Senate President Pro Temp Bingman backs special session focused on lawsuit reform
Published: July 17th, 2013
OKLAHOMA CITY – Senate President Pro Temp Brian Bingman, R- Sapulpa, supports holding a special session to reverse the impact of a court edict striking down landmark lawsuit reform legislation. Bingman told reporters he prefers to tackle the issue sooner, rather than later.
Governor Mary Falllin’s spokesman, Alex Weintz, told CapitolBeatOK, “The governor is considering calling a special session, and is communicating with the speaker and the pro tem about that possibility. If a special session is called it would likely center around repairing the lawsuit reforms struck down by the Oklahoma Supreme Court.”
Fallin raised the possibility of a special session in a recent speech to a Tulsa business group, and said it remained a possibility in her address to the national meeting of the Lieutenant Governors Association, being held in Oklahoma City. Under state law, the chief executive has the power to call a special session, but that power is typically exercised only in consultation with legislative leaders.
In early June the state Supreme Court ruled 7-2 that the Legislature had, in passing the Comprehensive Lawsuit Reform Act of 2009, dealt with multiple subjects, in violation of the state’s constitutional “single subject” rule. The practice of folding multiple subjects into legislation, known as “log-rolling,” has been the focus of a handful of state High Court rulings in recent years.
Gov. Mary Fallin, legislative Republicans and many business groups, including the State Chamber of Commerce, were highly critical of the ruling, and there now appears to be momentum building to address the legal impact of the ruling in a timely way, rather than wait until the regular session in February.In a Wednesday (July 17) telephone interview with members of the Capitol press corps, Sen. Bingman, R-Sapulpa, said, “there is much uncertainty right now in the business community” concerning the legislation. He also said, “Right now, in this window, lawsuits are being filed and there is exposure for business that I think must be addressed.”
Bingman said, “I’d say we should just deal with that issue. Come in, get it done and get back out. The effect of the court decision is taking away majority power and we need to get it back in place.”
Concerning the subject matter of a possible special session, Gov. Fallin’s spokesman, Alex Weintz, told CapitolBeatOK, “Although it is not impossible that other issues would be considered, the governor’s focus is on lawsuit reform at this time.”
As for the merits of the state court’s ruling, Bingman said, in response to question from CapitolBeatOK, “two justices were uncertain” about the multiple subject controversy, “and they agreed with us.” Later in Wednesday’s teleconference, he commented, “I’m always open to discussion on better ways of doing things. For now I think we can resolve this and move on down the road.”

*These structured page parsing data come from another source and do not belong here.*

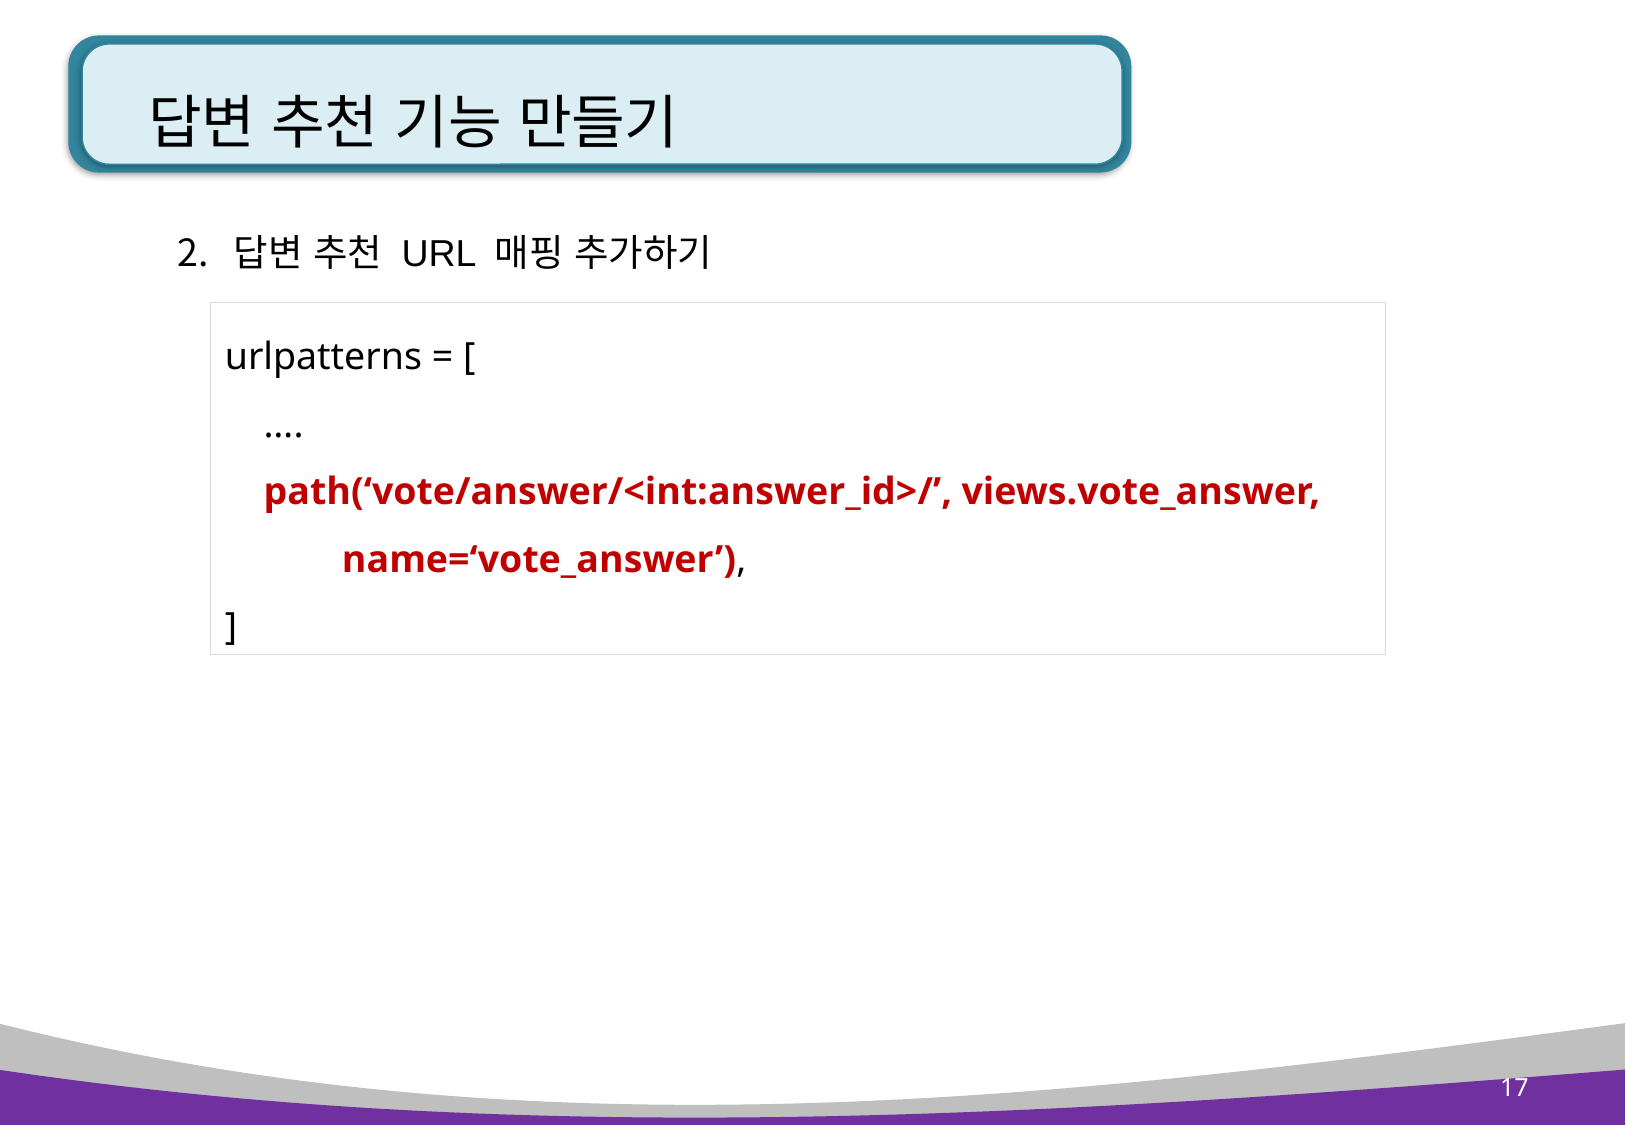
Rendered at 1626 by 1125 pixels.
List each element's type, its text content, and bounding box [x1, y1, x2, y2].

slide_number 17 [1452, 1058, 1544, 1119]
text_box 답변 추천 URL 매핑 추가하기 [161, 197, 1027, 283]
title 답변 추천 기능 만들기 [103, 32, 1121, 173]
text_box urlpatterns = [ …. path(‘vote/answer/<int:answer_id>/’, views.vote_answer, name=‘vote_answer’), ] [210, 302, 1386, 655]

A group of influential Democrats have said a special session is unnecessary and wasteful. Bingman said, “I’d be willing to accept the criticism about having a special session because it’s worth resolving the lawsuit reform issue in a timely way. … What we did was constitutional.”
Even if the special session “call” is limited to tort reform, several bills might be required to avoid a repeat of the single-subject stricture.
These might include laws reiterating the original legislation’s provisions touching federal guidelines impacting “junk science” and/or expert witness testimony, liability protections for gun manufacturers, volunteer liability protections, limits on lawsuits aiming at restaurants or food manufacturers, and profession negligence certifications.
A few days ago, state Rep. Jerry McPeak, D-Warner assailed the idea of a possible session, telling reporters, “If there’s a special session, it should come at no charge to the taxpayers. We should not reward anyone for doing a poor job.”
Rep. Kay Floyd, an Oklahoma City Democrat, has renewed her call for “an interim study on unconstitutional legislation and what it costs our state.” Rep. Mike Shelton, D-Oklahoma City, commented, “If we aren’t coming back to figure out how to implement the Affordable Care Act in the state of Oklahoma and ensure that our constituents have access to better health care, there is nothing else that can’t wait until February.”
This week, Sen. Brian Crain, R-Tulsa, and Rep. Doug Cox, R-Grove, raised the possibility that a special session might grapple with the fate of Insure Oklahoma, the Sooner State’s program providing premium assistance for the working poor.
For now, the most likely scenario is a special session within a few weeks, focused on the tort/lawsuit reform controversy.